In my previous post – fresh from that study class – I attempted to summarise The Prosperity of Humankind, the statement published by the Baha’I International Community as a contribution to the United Nations Summit on Social Development in 1995.
In a nutshell, the statement asserts that “the history of humanity as one people is now beginning”. It sets out a vision of a world based upon the consciousness of the oneness of humanity, and the principles of a framework for action in building it. It calls for a revolution in our thinking to reflect humanity’s coming of age: “An old world is passing away, and a new one is struggling to be born”.
Noting that “the principle of the equality of the sexes is fundamental to all realistic thinking about the future well-being of the earth and its people”, it continues:
“A commitment to the establishment of full equality between men and women, in all departments of life and at every level of society, will be central to the success of efforts to conceive and implement a strategy of global development.”
But – and here’s what, at first, might seem surprising – the statement goes further, asserting that women have a ‘crucial’ role in the development of new economic models; a role beyond simply being equally involved. How, we wondered, might this be?
It’s clear that humanity needs a new economics. The prevalence and persistence of poverty, unemployment and apathy, as well as the gross inequalities in income, wealth and opportunity, can leave us despairing. If we want a just world, we need a new mindset – and the consciousness of the oneness of humanity has surely to be its starting point.
In that context – as humanity recognises its oneness and moves to build a just world – our old ways of thinking about work and employment are clearly inadequate, based as they are on assumptions of inherent conflict and contest. As the Prosperity statement puts it:
“The classical economic models of impersonal markets in which human beings act as autonomous makers of self-regarding choices will not serve the needs of a world motivated by ideals of unity and justice.”
We need to develop economic models that transcend simply the demand and supply of goods, services and labour; that escape materialistic pre-occupations to focus on human well-being in its fullest sense. Our conceptualization of work and employment needs to reflect what really matters for our true prosperity:
“Society will find itself increasingly challenged to develop new economic models shaped by insights that arise from a sympathetic understanding of shared experience, from viewing human beings in relation to others, and from a recognition of the centrality to social well-being of the role of the family and the community.”

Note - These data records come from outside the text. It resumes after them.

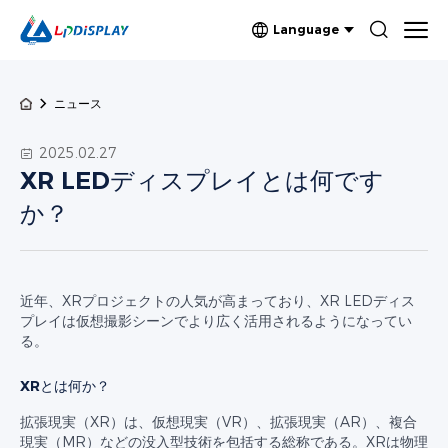
Language
ニュース
2025.02.27
XR LEDディスプレイとは何です
か？
近年、XRプロジェクトの人気が高まっており、XR LEDディス
プレイは仮想撮影シーンでより広く活用されるようになってい
る。
XRとは何か？
拡張現実（XR）は、仮想現実（VR）、拡張現実（AR）、複合
現実（MR）などの没入型技術を包括する総称である。XRは物理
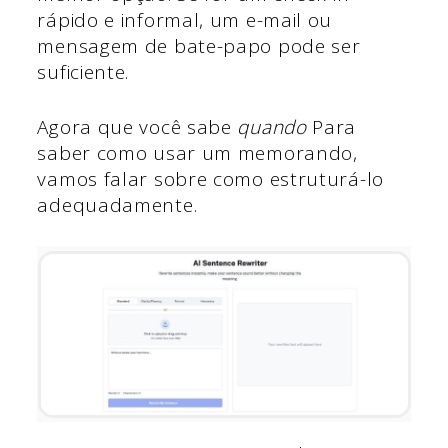
rápido e informal, um e-mail ou
mensagem de bate-papo pode ser
suficiente.
Agora que você sabe
quando
Para
saber como usar um memorando,
vamos falar sobre como estruturá-lo
adequadamente.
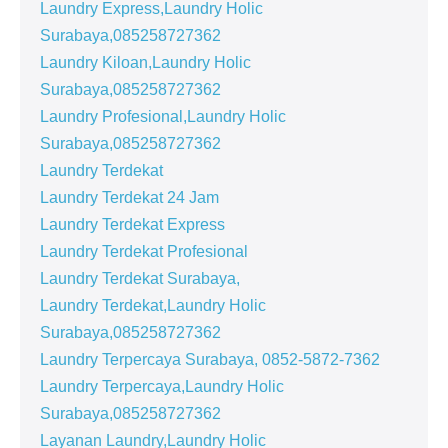
Laundry Express,Laundry Holic
Surabaya,085258727362
Laundry Kiloan,Laundry Holic
Surabaya,085258727362
Laundry Profesional,Laundry Holic
Surabaya,085258727362
Laundry Terdekat
Laundry Terdekat 24 Jam
Laundry Terdekat Express
Laundry Terdekat Profesional
Laundry Terdekat Surabaya,
Laundry Terdekat,Laundry Holic
Surabaya,085258727362
Laundry Terpercaya Surabaya, 0852-5872-7362
Laundry Terpercaya,Laundry Holic
Surabaya,085258727362
Layanan Laundry,Laundry Holic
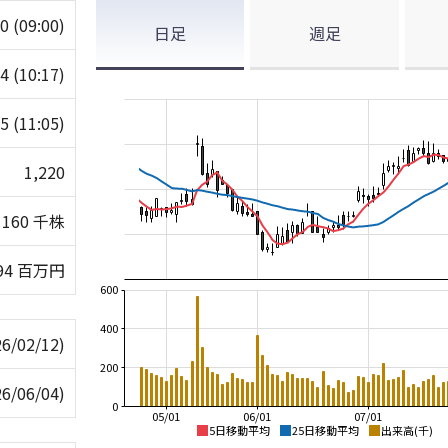
20
(09:00)
日足
週足
24
(10:17)
15
(11:05)
1,220
160 千株
94 百万円
600
400
26/02/12)
200
26/06/04)
0
05/01
06/01
07/01
5日移動平均
25日移動平均
出来高(千)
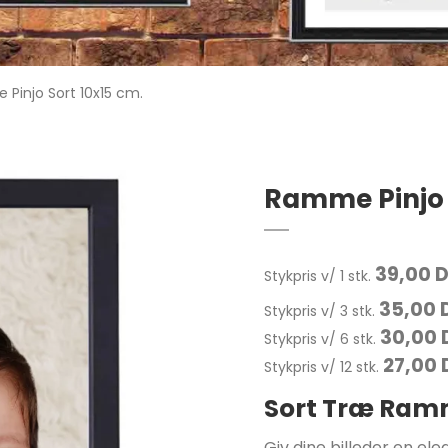
Pinjo Sort 10x15 cm.
Ramme Pinjo 
39,00 
Stykpris v/ 1 stk.
35,00 
Stykpris v/ 3 stk.
30,00 
Stykpris v/ 6 stk.
27,00
Stykpris v/ 12 stk.
Sort Træ Ramm
Giv dine billeder en e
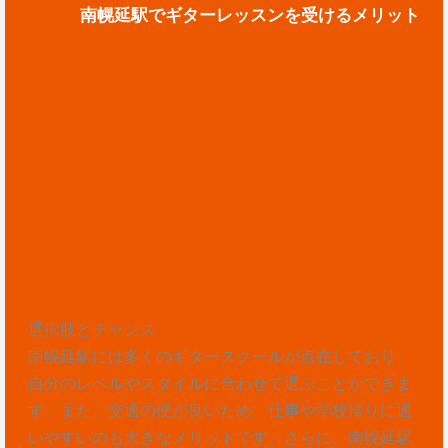
南幌延駅でギターレッスンを受けるメリット
選択肢とチャンス
南幌延駅には多くのギタースクールが点在しており、
自分のレベルやスタイルに合わせて選ぶことができま
す。また、交通の便が良いため、仕事や学校帰りに通
いやすいのも大きなメリットです。さらに、南幌延駅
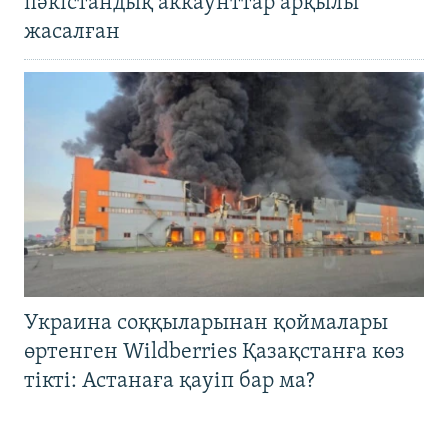
пәкістандық аккаунттар арқылы
жасалған
Украина соққыларынан қоймалары
өртенген Wildberries Қазақстанға көз
тікті: Астанаға қауіп бар ма?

Women’s full engagement in this fundamental rethinking, the statement avers, will bring into play “a range of human experience and insight hitherto largely excluded from the discourse”. And it’s clear that women’s voices are seen to bring something very special:
“Such an intellectual breakthrough—strongly altruistic rather than self-centered in focus—must draw heavily on both the spiritual and scientific sensibilities of the [human] race, and millenia of experience have prepared women to make crucial contributions to the common effort”.
A moment’s reflection and it makes perfect sense. If the well-being of the family and the community are to be central to our thinking about economic issues, then who’s especially well qualified to contribute? Who has so often – across centuries and cultures – been left to carry the burden of nurturing family life and building communities?